▶ [Consigne]
Selon le texte sur Mylène Paquette, dans quelle ville est-elle arrivée à la fin de sa traversée de l’Atlantique à la rame ?

Pour ceux dont la mémoire doit être rafraîchie, Mylène Paquette fut la première femme en Amérique du Nord à traverser l’Atlantique à la rame d’ouest en est en solitaire. Auparavant préposée aux bénéficiaires à l’hôpital Sainte-Justine, la Québécoise est partie de Halifax en juillet 2013 pour arriver 129 jours plus tard à Lorient, en France, après avoir passé 5000 kilomètres à composer avec les caprices de l’océan. Depuis son retour, Mylène partage son expérience unique par le biais de conférences et de collaborations, en plus de sensibiliser la population sur les déchets de plastique en milieux marins. Associée publiquement à plusieurs causes et fondations, on nous chuchote à l’oreille qu’elle sera aussi la porte-parole du Festival Zéro Déchet de Montréal les 3 et 4 novembre prochains! Pour mieux comprendre la vision du mode de vie zéro déchet d’une personne ayant vécu sur l’eau pendant 129 jours, j’ai eu la chance de m’entretenir avec Mylène Paquette, femme débordante de lumière, de lucidité et d’humilité.

▶ [Enregistrements]

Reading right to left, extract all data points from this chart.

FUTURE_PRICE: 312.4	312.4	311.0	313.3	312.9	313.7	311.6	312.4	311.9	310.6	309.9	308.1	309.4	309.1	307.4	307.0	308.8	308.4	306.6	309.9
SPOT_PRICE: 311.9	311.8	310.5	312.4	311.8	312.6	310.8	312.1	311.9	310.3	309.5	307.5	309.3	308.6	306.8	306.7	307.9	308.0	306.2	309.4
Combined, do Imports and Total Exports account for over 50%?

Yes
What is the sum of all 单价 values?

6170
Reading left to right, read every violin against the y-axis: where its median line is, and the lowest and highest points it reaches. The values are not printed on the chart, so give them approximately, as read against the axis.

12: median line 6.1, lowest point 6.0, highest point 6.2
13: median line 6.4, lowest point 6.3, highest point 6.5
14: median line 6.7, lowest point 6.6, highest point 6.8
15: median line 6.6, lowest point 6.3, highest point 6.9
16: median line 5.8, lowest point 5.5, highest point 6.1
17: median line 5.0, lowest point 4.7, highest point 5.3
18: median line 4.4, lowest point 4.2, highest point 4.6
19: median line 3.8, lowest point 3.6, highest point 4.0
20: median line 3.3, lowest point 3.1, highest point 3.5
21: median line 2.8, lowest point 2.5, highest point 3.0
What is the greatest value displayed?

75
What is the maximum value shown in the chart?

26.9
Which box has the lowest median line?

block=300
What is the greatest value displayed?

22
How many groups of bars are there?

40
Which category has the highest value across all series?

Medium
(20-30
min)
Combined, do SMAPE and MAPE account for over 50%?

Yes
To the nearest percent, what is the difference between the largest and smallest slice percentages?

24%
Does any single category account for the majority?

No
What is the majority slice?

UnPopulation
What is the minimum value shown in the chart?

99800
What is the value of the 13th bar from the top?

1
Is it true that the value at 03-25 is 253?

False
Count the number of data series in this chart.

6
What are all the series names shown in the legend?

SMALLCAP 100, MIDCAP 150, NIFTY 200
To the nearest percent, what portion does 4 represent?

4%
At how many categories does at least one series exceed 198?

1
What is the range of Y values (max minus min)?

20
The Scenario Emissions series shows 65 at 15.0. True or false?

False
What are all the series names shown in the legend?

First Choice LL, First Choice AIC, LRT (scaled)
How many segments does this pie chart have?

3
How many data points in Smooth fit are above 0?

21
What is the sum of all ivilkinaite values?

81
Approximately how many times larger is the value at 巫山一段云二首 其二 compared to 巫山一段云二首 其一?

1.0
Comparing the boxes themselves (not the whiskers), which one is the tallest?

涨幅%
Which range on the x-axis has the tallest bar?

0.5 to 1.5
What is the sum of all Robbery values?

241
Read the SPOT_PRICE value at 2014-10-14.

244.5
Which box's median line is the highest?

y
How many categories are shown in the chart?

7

▶ [Résultat]
Elle est arrivée à Lorient, en France.